Start of Excerpt provided

1 Introduction

The emulation circuits for memelements are attracting interest due to their use in nonlinear circuit memristive applications [4, 14, 20, 31]. As compared to the other two memelements, the memristor realization has been a well-established domain since the last decade. From the use of Op-Amp (Operational Amplifier) to the employment of OTAs (Operational Transconductance Amplifiers), the memristor emulators have been built using several kinds of active elements so far [1, 3, 5, 12, 15, 19, 21, 22, 27, 32]. Also, some other kinds of circuit structures based on diode-bridge networks have been reported to emulate the memristor characteristics [13, 30]. Unlike the memristor which became popular, other memelements, memcapacitor and meminductor, are not well studied. There are some circuit implementations of these memelement emulators, which are reported in [2, 10, 17, 23,24,25,26, 28, 34, 35].

End of Excerpt provided
Start of Data excerpts

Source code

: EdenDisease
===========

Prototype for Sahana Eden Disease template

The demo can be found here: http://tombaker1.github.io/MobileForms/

End of Data excerpts
Start of Data excerpts

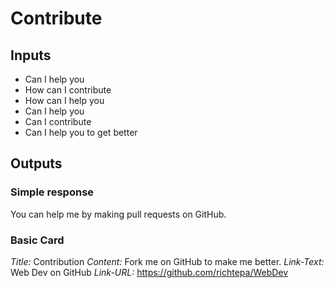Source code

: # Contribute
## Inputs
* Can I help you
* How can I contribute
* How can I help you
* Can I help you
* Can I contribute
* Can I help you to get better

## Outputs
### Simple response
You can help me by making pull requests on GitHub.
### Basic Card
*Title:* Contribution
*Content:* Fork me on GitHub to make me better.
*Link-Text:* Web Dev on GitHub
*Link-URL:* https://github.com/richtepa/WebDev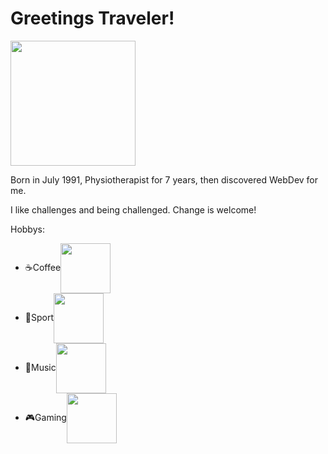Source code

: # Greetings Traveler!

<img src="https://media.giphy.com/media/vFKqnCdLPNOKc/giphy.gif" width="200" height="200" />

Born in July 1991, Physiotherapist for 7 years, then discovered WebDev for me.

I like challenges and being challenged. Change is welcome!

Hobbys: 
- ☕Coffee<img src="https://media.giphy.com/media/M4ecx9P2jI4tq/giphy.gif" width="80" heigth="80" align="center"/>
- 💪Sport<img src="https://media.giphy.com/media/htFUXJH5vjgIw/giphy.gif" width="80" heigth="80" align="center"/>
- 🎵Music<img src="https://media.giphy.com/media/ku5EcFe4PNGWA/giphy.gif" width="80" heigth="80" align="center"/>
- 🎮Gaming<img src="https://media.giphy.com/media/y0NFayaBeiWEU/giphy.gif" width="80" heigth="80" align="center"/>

End of Data excerpts

* Job 1 *
Answer these questions using the memelement introduction:
(a) The realization of which memelement has been well established since the last decade?
(b) Which kind of network do some other circuit structures reported to emulate memristor characteristics use?
(c) Which two memelements are described as not well studied?
* Job 2 *
Duplicate the memelement introduction from "The emulation circuits" down to "28, 34, 35].".

* Answer space 1 *
(a) The memristor.
(b) Diode-bridge networks.
(c) The memcapacitor and the meminductor.

* Answer space 2 *
The emulation circuits for memelements are attracting interest due to their use in nonlinear circuit memristive applications [4, 14, 20, 31]. As compared to the other two memelements, the memristor realization has been a well-established domain since the last decade. From the use of Op-Amp (Operational Amplifier) to the employment of OTAs (Operational Transconductance Amplifiers), the memristor emulators have been built using several kinds of active elements so far [1, 3, 5, 12, 15, 19, 21, 22, 27, 32]. Also, some other kinds of circuit structures based on diode-bridge networks have been reported to emulate the memristor characteristics [13, 30]. Unlike the memristor which became popular, other memelements, memcapacitor and meminductor, are not well studied. There are some circuit implementations of these memelement emulators, which are reported in [2, 10, 17, 23,24,25,26, 28, 34, 35].